Monday May 9th, 2011

The Beat

A weekly roundup of noteworthy reviews from other sources.

H. Allen Orr writes an incisive critique of Sam Harris’ latest book, a book subtitled “How Science Can Determine Human Values.” And Jackson Lears takes a long look at the same book, not in the mood for taking prisoners: “His books display a stunning ignorance of history, including the history of science.
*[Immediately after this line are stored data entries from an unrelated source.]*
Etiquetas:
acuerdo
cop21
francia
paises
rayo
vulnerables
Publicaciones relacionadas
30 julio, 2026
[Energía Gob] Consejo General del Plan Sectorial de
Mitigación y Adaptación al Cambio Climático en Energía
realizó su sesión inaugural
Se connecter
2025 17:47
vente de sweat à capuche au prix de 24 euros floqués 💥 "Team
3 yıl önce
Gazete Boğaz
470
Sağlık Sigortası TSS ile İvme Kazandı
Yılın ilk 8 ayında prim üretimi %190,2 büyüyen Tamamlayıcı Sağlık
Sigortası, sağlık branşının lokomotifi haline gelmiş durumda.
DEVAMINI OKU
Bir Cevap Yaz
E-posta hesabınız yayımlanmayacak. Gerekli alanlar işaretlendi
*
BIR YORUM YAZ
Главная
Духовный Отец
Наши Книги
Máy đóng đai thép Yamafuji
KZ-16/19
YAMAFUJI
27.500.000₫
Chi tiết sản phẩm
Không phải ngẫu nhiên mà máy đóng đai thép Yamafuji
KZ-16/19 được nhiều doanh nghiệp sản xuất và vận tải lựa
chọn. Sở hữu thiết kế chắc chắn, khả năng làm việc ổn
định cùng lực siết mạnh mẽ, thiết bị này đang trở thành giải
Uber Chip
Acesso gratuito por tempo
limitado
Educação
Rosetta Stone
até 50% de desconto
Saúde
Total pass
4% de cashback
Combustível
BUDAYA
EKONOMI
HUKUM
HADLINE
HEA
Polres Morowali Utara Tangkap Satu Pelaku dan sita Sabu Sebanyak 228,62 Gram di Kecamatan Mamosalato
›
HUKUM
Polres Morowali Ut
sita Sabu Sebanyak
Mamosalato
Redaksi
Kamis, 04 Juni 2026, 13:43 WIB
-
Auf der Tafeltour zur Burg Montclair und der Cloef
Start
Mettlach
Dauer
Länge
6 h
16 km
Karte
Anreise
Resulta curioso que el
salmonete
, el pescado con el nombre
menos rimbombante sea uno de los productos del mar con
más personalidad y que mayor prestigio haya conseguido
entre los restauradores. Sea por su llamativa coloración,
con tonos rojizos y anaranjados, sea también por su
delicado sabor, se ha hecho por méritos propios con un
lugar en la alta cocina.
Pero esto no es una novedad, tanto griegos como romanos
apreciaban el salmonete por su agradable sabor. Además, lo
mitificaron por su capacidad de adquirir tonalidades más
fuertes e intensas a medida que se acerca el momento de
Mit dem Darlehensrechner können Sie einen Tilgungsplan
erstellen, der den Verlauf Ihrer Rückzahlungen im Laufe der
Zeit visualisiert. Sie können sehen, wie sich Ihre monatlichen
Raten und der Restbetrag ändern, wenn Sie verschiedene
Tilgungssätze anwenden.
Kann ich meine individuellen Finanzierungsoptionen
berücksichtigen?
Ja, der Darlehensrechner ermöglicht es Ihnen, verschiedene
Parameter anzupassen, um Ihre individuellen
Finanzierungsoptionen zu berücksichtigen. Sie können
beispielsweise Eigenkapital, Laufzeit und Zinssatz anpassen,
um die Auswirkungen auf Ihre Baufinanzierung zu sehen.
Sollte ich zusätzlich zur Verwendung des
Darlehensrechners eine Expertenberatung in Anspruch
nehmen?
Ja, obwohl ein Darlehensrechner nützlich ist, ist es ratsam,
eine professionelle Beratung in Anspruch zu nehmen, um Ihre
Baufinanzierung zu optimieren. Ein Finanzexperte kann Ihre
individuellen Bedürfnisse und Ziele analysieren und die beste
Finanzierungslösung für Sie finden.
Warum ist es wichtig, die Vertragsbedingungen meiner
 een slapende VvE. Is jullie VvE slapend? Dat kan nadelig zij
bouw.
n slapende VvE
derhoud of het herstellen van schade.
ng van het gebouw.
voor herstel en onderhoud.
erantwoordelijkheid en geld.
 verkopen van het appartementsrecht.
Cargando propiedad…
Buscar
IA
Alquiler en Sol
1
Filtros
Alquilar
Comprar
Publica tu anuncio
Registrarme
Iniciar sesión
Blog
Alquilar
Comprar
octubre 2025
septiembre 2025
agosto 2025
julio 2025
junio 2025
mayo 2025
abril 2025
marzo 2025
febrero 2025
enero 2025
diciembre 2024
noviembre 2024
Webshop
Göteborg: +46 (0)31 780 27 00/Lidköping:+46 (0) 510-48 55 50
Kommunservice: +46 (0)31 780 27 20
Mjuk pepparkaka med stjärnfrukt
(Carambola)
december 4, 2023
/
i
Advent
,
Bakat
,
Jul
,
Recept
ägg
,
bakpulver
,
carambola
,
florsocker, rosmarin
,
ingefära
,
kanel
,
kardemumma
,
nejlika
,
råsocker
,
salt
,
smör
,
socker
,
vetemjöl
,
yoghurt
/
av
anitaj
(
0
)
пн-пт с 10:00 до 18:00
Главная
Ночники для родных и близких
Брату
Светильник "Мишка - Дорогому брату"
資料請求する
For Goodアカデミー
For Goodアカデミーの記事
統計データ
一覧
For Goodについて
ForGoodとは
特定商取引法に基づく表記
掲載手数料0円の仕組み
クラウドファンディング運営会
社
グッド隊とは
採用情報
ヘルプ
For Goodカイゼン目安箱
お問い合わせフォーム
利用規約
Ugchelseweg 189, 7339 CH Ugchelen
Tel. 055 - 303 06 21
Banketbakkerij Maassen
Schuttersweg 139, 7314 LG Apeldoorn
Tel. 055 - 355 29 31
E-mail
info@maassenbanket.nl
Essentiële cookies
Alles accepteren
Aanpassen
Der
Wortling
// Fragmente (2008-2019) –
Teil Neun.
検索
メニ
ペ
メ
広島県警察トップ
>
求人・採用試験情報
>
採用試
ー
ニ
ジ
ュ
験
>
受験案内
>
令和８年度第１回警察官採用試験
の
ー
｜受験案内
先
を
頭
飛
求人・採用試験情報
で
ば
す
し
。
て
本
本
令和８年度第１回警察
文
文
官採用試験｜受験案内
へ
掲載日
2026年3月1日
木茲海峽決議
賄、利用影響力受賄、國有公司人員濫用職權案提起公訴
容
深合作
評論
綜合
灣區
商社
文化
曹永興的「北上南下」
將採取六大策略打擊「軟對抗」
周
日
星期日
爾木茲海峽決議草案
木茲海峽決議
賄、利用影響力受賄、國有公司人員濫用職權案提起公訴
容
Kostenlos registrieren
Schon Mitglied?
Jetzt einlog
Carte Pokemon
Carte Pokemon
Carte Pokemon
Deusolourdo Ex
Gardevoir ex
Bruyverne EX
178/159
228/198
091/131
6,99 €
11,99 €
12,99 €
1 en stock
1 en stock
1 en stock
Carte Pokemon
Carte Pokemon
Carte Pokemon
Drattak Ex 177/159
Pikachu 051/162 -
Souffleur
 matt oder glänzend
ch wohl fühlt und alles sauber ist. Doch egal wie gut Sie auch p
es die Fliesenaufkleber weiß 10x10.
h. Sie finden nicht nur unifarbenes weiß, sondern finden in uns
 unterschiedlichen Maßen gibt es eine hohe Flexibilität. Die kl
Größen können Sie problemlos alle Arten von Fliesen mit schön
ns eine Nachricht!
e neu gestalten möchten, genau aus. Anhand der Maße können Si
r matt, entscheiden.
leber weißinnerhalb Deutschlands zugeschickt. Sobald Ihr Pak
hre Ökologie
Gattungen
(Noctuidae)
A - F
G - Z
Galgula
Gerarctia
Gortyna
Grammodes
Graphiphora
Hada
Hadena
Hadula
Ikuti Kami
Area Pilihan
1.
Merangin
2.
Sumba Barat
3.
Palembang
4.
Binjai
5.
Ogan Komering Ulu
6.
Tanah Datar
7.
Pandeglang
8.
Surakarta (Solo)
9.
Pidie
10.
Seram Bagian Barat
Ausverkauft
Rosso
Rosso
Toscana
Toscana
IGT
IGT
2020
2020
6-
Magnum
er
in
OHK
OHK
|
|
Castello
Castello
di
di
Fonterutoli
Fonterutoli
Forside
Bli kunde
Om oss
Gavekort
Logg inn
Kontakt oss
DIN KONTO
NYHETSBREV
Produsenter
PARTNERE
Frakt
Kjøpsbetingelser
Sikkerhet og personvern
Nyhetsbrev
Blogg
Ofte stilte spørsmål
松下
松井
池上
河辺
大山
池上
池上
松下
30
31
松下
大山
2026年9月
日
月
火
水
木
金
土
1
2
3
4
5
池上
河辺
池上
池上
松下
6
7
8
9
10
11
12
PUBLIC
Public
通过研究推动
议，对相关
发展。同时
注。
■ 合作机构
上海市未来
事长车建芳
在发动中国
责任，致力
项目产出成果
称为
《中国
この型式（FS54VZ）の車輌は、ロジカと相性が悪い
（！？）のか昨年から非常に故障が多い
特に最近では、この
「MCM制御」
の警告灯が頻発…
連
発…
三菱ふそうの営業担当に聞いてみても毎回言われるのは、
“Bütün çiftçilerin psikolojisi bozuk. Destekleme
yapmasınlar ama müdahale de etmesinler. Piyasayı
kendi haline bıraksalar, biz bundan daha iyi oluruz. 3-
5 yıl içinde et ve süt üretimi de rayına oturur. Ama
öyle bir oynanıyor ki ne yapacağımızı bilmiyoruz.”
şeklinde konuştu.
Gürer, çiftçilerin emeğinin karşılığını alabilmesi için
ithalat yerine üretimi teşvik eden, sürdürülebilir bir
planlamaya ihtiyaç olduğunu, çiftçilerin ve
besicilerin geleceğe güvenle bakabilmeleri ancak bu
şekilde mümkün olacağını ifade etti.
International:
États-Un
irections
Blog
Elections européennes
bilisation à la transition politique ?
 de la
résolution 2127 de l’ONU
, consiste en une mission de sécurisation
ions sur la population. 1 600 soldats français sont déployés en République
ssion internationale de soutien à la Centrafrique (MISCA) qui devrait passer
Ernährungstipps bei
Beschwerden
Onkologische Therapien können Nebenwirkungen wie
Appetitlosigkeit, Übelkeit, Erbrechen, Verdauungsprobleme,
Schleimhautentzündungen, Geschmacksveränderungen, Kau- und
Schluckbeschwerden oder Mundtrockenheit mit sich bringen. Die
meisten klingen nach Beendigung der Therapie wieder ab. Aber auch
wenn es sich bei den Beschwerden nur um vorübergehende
For a man supposedly committed to the rational defense of science, Harris is remarkably casual about putting a thumb on the scale in his arguments.” . . . Richard Posner considers the public-relations side of the U.S. Supreme Court, and a few other issues besides: “The justices are competent and experienced lawyers, but nowadays are apt to lack the worldly experience that might help them in deciding the most important and controversial cases — the ones with large political or social resonance — wisely.” . . . John Self makes a book I’ve never heard of, about a man I’ve never heard of who seems like a ghastly human being, sound completely worthwhile: “After making me want to read the books again (or buy the ones I didn’t have), the greatest effect of this biography was to render me amazed that such a louche, unreliable and frequently addled character could have produced such tight, witty writing.” . . . Ian Brown’s new memoir is about his severely disabled son Walker. Roger Rosenblatt says, “Walker brings a strange, sweet love to his family, not because he exhibits love himself, but rather because he elicits their capacity for it.” . . . Laura Miller reviews Jon Ronson’s The Psychopath Test, a book that proceeds “with the excitable Ronson pinging wildly back and forth between finding psychopaths everywhere he looks (he’s particularly concerned that many political and business leaders might meet the criteria) and questioning the validity of psychiatric diagnosis itself.” . . . Nicholas Lezard reviews Helen Simpson’s new book of short stories: “Every five years she sends out a collection of her latest perceptions on the battle of the sexes, or the trials of parenthood. Twenty years after she started, life is getting no easier.”